PROBLEM REQUIREMENTS: A single figure is the whole answer: the number of lines in the records that contain "nose".

MATERIAL FOR THE TASK:

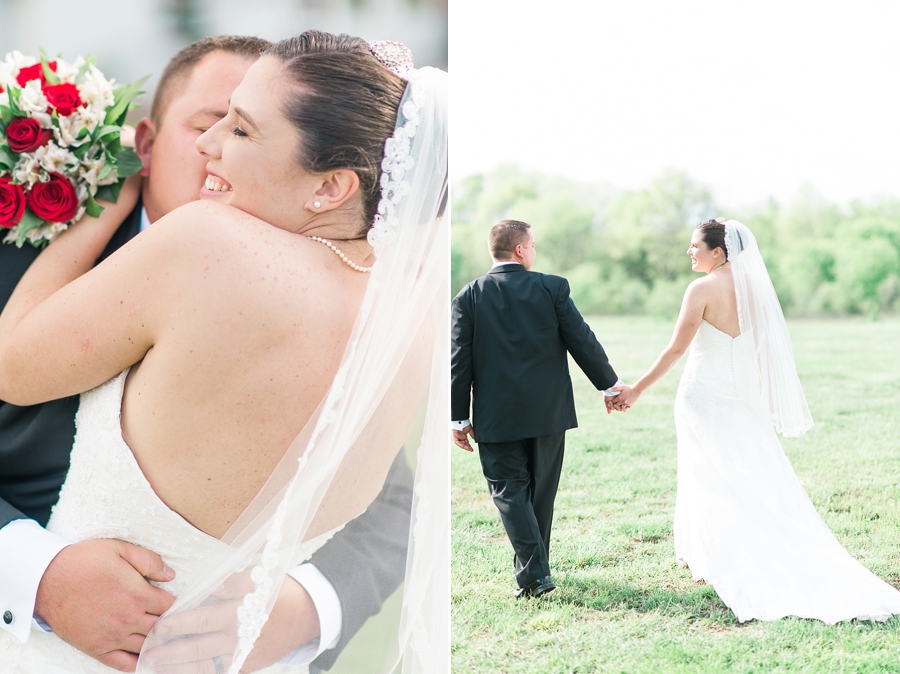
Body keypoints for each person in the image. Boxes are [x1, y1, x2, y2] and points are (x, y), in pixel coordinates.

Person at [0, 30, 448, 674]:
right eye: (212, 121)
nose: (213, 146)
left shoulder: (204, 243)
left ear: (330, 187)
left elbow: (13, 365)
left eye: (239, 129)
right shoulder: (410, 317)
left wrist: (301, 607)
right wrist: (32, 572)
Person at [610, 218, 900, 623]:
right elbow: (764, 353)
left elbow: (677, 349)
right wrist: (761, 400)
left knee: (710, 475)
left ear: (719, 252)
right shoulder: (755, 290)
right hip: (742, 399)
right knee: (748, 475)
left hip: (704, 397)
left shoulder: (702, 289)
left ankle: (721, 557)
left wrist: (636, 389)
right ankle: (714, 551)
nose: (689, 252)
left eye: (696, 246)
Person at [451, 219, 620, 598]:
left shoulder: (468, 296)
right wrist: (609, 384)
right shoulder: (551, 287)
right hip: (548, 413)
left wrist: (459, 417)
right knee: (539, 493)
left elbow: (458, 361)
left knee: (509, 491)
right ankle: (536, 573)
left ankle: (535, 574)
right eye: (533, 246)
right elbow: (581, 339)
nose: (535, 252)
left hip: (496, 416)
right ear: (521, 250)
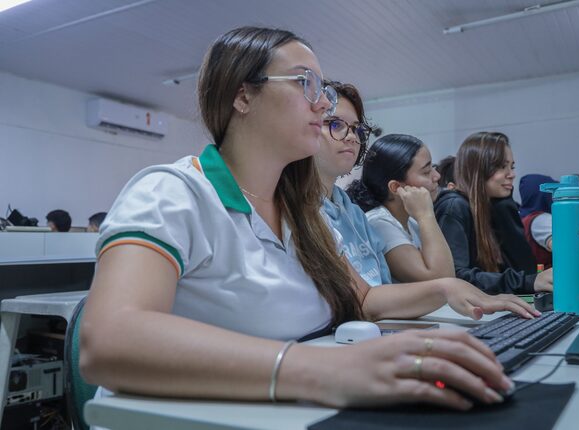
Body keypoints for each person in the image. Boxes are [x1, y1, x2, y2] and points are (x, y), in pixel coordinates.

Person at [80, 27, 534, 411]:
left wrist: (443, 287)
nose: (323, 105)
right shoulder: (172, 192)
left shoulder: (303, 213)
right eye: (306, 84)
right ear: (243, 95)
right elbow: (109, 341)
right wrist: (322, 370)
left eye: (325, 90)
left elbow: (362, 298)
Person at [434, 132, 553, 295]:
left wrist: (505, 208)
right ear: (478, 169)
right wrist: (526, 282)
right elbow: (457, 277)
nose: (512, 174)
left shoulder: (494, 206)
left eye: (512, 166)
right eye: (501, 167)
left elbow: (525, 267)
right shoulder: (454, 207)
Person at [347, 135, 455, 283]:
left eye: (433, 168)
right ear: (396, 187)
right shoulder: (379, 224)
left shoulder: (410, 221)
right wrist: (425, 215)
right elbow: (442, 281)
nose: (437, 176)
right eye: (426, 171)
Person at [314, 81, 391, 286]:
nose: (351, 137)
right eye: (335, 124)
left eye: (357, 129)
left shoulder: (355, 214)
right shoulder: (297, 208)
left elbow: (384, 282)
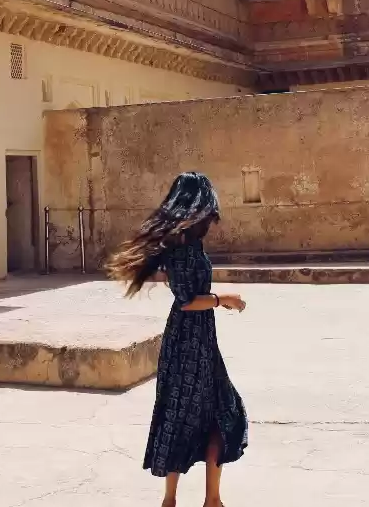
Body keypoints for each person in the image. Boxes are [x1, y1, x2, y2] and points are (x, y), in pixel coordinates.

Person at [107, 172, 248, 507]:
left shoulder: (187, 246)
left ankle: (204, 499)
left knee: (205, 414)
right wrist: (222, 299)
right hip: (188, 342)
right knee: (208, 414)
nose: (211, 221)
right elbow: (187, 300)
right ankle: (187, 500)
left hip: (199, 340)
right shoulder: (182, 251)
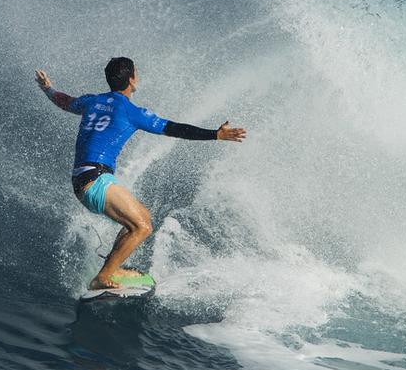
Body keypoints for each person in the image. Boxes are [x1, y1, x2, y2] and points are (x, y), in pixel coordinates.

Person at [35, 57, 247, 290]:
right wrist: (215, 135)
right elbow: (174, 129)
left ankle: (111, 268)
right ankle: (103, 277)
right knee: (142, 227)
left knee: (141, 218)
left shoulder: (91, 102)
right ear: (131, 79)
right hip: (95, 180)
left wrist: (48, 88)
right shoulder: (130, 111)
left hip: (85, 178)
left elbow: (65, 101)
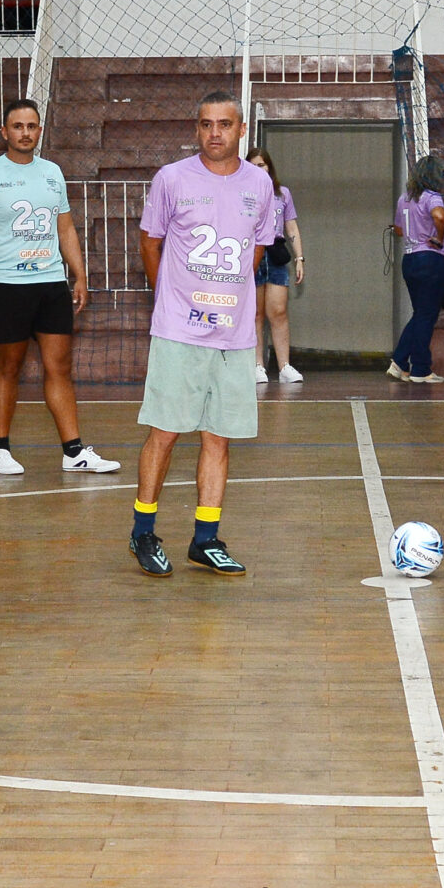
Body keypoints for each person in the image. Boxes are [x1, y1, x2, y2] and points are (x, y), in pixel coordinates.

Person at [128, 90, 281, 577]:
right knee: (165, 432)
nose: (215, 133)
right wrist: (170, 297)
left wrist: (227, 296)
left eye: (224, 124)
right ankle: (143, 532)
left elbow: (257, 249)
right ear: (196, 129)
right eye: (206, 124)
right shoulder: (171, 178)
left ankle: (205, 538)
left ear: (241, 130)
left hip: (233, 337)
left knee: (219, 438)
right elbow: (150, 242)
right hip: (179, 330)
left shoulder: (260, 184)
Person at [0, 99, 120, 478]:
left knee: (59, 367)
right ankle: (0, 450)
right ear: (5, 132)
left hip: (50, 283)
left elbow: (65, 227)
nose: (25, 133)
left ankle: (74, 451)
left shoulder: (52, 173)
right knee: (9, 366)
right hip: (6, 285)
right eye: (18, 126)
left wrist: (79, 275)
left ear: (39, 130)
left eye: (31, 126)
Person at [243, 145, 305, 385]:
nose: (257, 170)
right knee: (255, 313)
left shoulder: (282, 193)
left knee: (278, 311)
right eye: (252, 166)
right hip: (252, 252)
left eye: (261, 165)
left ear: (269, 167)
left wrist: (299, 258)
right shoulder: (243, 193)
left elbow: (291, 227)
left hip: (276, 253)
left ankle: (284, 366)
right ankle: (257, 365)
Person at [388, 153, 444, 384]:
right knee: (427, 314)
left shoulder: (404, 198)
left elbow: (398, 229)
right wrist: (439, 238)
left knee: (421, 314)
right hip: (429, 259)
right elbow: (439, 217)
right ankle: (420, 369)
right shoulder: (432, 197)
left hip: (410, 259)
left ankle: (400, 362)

RESPONSE TO THIS EXERCISE: 11